This repository serves as a template for creating Reproducible Analytical Pipeline (RAP) Python projects, complete with fundamental tooling, CI/CD integration, and policy compliance. It is designed to help RAP developers and data engineers get started quickly with standardised tooling, letting them focus on writing analytical code. The template takes care of directory structures, tool configurations, automated testing, and compliance requirements.
This template is generated using Copier, an open source tool for rendering project from templates and natively supports updating projects as the original template matures.
See this demo repository for an example created from this template.
- Features
- Getting Started
- Updating Project with Template Changes
- Structure
- Design Decisions
- Alternatives Software/Tools
- Future Plans
- Contributing
- License
This template includes comprehensive features to help you get started developing RAP Python projects quickly:
- Modern Python with Poetry for dependency management
- Standardised on Poetry only for consistency across ONS projects
- Lockfile support for reproducible builds
- Modular ETL pipeline components (extract, transform, load)

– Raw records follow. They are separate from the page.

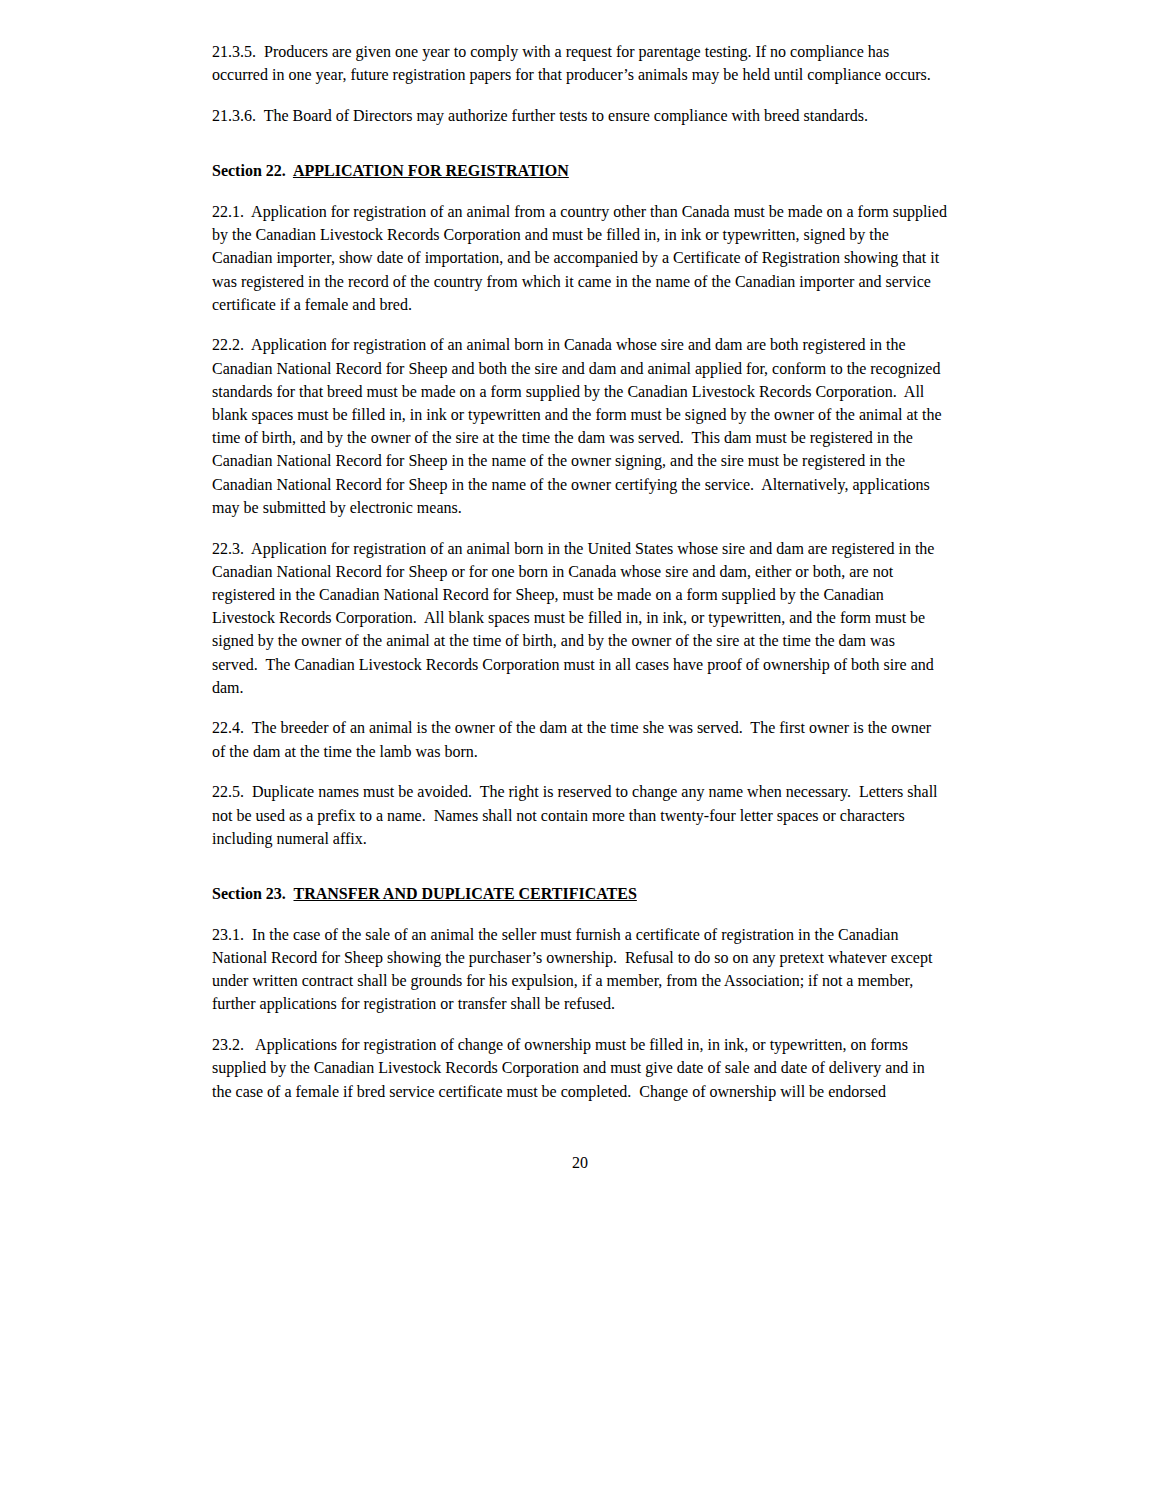21.3.5. Producers are given one year to comply with a request for parentage testing. If no compliance has occurred in one year, future registration papers for that producer’s animals may be held until compliance occurs.
21.3.6. The Board of Directors may authorize further tests to ensure compliance with breed standards.
Section 22. APPLICATION FOR REGISTRATION
22.1. Application for registration of an animal from a country other than Canada must be made on a form supplied by the Canadian Livestock Records Corporation and must be filled in, in ink or typewritten, signed by the Canadian importer, show date of importation, and be accompanied by a Certificate of Registration showing that it was registered in the record of the country from which it came in the name of the Canadian importer and service certificate if a female and bred.
22.2. Application for registration of an animal born in Canada whose sire and dam are both registered in the Canadian National Record for Sheep and both the sire and dam and animal applied for, conform to the recognized standards for that breed must be made on a form supplied by the Canadian Livestock Records Corporation. All blank spaces must be filled in, in ink or typewritten and the form must be signed by the owner of the animal at the time of birth, and by the owner of the sire at the time the dam was served. This dam must be registered in the Canadian National Record for Sheep in the name of the owner signing, and the sire must be registered in the Canadian National Record for Sheep in the name of the owner certifying the service. Alternatively, applications may be submitted by electronic means.
22.3. Application for registration of an animal born in the United States whose sire and dam are registered in the Canadian National Record for Sheep or for one born in Canada whose sire and dam, either or both, are not registered in the Canadian National Record for Sheep, must be made on a form supplied by the Canadian Livestock Records Corporation. All blank spaces must be filled in, in ink, or typewritten, and the form must be signed by the owner of the animal at the time of birth, and by the owner of the sire at the time the dam was served. The Canadian Livestock Records Corporation must in all cases have proof of ownership of both sire and dam.
22.4. The breeder of an animal is the owner of the dam at the time she was served. The first owner is the owner of the dam at the time the lamb was born.
22.5. Duplicate names must be avoided. The right is reserved to change any name when necessary. Letters shall not be used as a prefix to a name. Names shall not contain more than twenty-four letter spaces or characters including numeral affix.
Section 23. TRANSFER AND DUPLICATE CERTIFICATES
23.1. In the case of the sale of an animal the seller must furnish a certificate of registration in the Canadian National Record for Sheep showing the purchaser’s ownership. Refusal to do so on any pretext whatever except under written contract shall be grounds for his expulsion, if a member, from the Association; if not a member, further applications for registration or transfer shall be refused.
23.2. Applications for registration of change of ownership must be filled in, in ink, or typewritten, on forms supplied by the Canadian Livestock Records Corporation and must give date of sale and date of delivery and in the case of a female if bred service certificate must be completed. Change of ownership will be endorsed
20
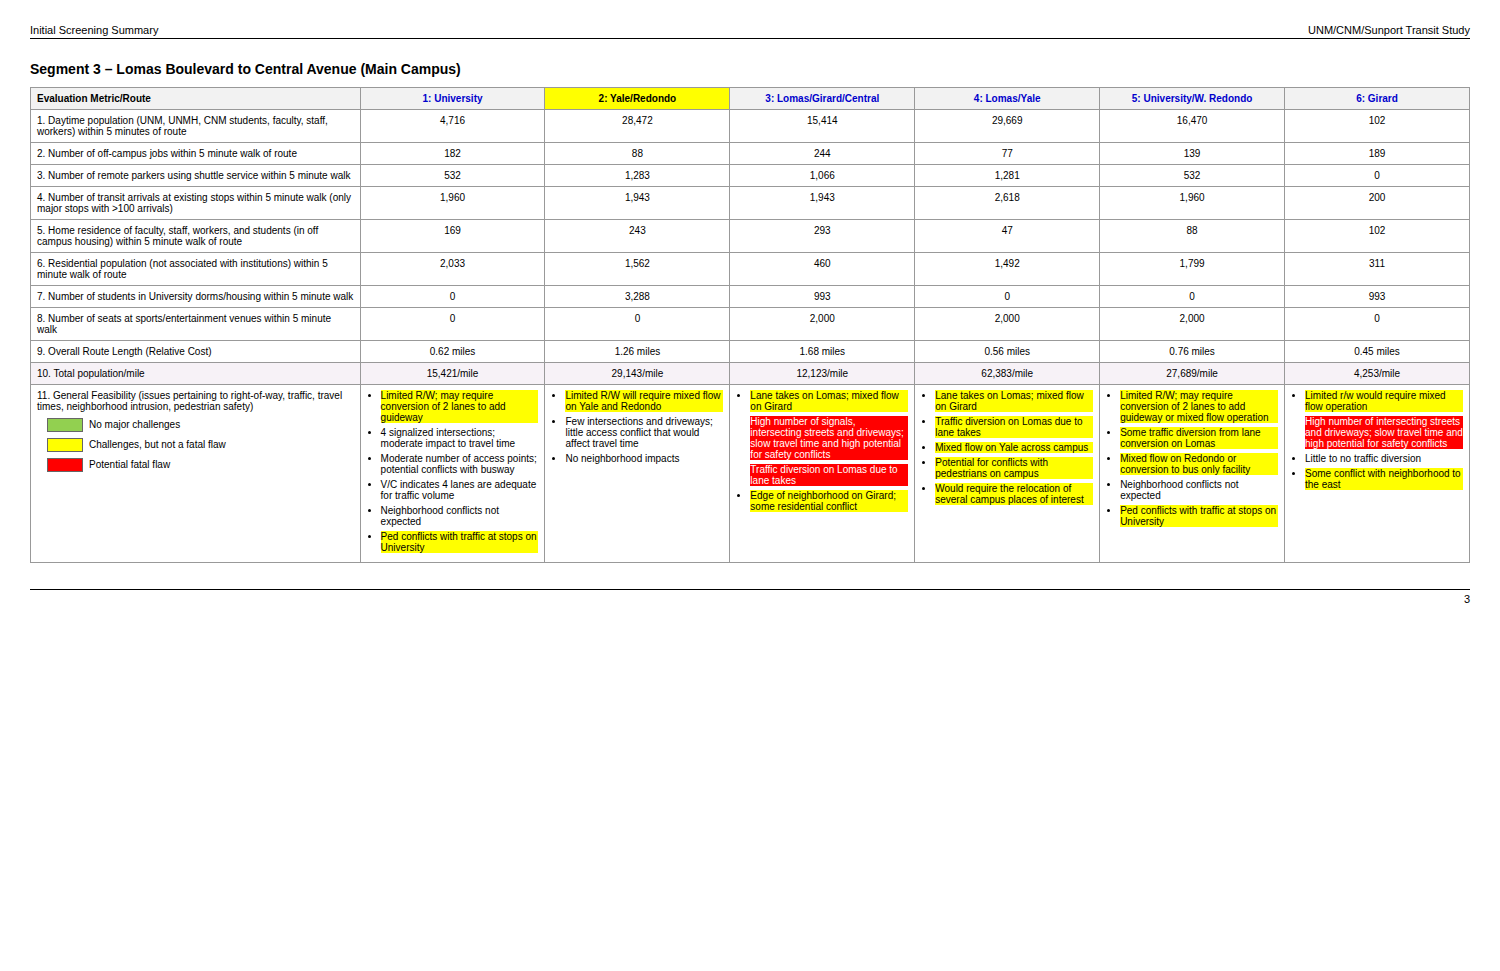Initial Screening Summary
UNM/CNM/Sunport Transit Study
Segment 3 – Lomas Boulevard to Central Avenue (Main Campus)
| Evaluation Metric/Route | 1: University | 2: Yale/Redondo | 3: Lomas/Girard/Central | 4: Lomas/Yale | 5: University/W. Redondo | 6: Girard |
| --- | --- | --- | --- | --- | --- | --- |
| 1. Daytime population (UNM, UNMH, CNM students, faculty, staff, workers) within 5 minutes of route | 4,716 | 28,472 | 15,414 | 29,669 | 16,470 | 102 |
| 2. Number of off-campus jobs within 5 minute walk of route | 182 | 88 | 244 | 77 | 139 | 189 |
| 3. Number of remote parkers using shuttle service within 5 minute walk | 532 | 1,283 | 1,066 | 1,281 | 532 | 0 |
| 4. Number of transit arrivals at existing stops within 5 minute walk (only major stops with >100 arrivals) | 1,960 | 1,943 | 1,943 | 2,618 | 1,960 | 200 |
| 5. Home residence of faculty, staff, workers, and students (in off campus housing) within 5 minute walk of route | 169 | 243 | 293 | 47 | 88 | 102 |
| 6. Residential population (not associated with institutions) within 5 minute walk of route | 2,033 | 1,562 | 460 | 1,492 | 1,799 | 311 |
| 7. Number of students in University dorms/housing within 5 minute walk | 0 | 3,288 | 993 | 0 | 0 | 993 |
| 8. Number of seats at sports/entertainment venues within 5 minute walk | 0 | 0 | 2,000 | 2,000 | 2,000 | 0 |
| 9. Overall Route Length (Relative Cost) | 0.62 miles | 1.26 miles | 1.68 miles | 0.56 miles | 0.76 miles | 0.45 miles |
| 10. Total population/mile | 15,421/mile | 29,143/mile | 12,123/mile | 62,383/mile | 27,689/mile | 4,253/mile |
| 11. General Feasibility (issues pertaining to right-of-way, traffic, travel times, neighborhood intrusion, pedestrian safety) No major challenges Challenges, but not a fatal flaw Potential fatal flaw | Limited R/W; may require conversion of 2 lanes to add guideway 4 signalized intersections; moderate impact to travel time Moderate number of access points; potential conflicts with busway V/C indicates 4 lanes are adequate for traffic volume Neighborhood conflicts not expected Ped conflicts with traffic at stops on University | Limited R/W will require mixed flow on Yale and Redondo Few intersections and driveways; little access conflict that would affect travel time No neighborhood impacts | Lane takes on Lomas; mixed flow on Girard High number of signals, intersecting streets and driveways; slow travel time and high potential for safety conflicts Traffic diversion on Lomas due to lane takes Edge of neighborhood on Girard; some residential conflict | Lane takes on Lomas; mixed flow on Girard Traffic diversion on Lomas due to lane takes Mixed flow on Yale across campus Potential for conflicts with pedestrians on campus Would require the relocation of several campus places of interest | Limited R/W; may require conversion of 2 lanes to add guideway or mixed flow operation Some traffic diversion from lane conversion on Lomas Mixed flow on Redondo or conversion to bus only facility Neighborhood conflicts not expected Ped conflicts with traffic at stops on University | Limited r/w would require mixed flow operation High number of intersecting streets and driveways; slow travel time and high potential for safety conflicts Little to no traffic diversion Some conflict with neighborhood to the east |
3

- Example data processing workflows
- Comprehensive logging and error handling
- Configurable data transformation rules
- Ruff for fast linting and formatting
- MyPy for static type checking
- pytest with coverage reporting
- Pre-commit hooks for automated quality checks
- Bandit security scanning
- Secret detection with detect-secrets
- Enhanced .gitignore with security patterns
- Full ONS Policy Compliance:
- GitHub Usage Policy compliance
- Software Coding Policy adherence
- Software Development Guidelines alignment
- Comprehensive GitHub Actions workflows
- VS Code devcontainer with recommended extensions
- Automated testing, linting, security scanning, and type checking
- Branch protection and code review requirements
- Architectural Decision Records (ADRs) for significant choices
- Comprehensive documentation templates
- British spelling and ONS standards
- govcookiecutter alignment
You have two options for project generation from this template:
- GitHub Template Feature: Utilise the Use this template feature on GitHub to create a new repository based on this template directly from the web interface. While convenient and fast, this method offers limited customisation options compared to local generation.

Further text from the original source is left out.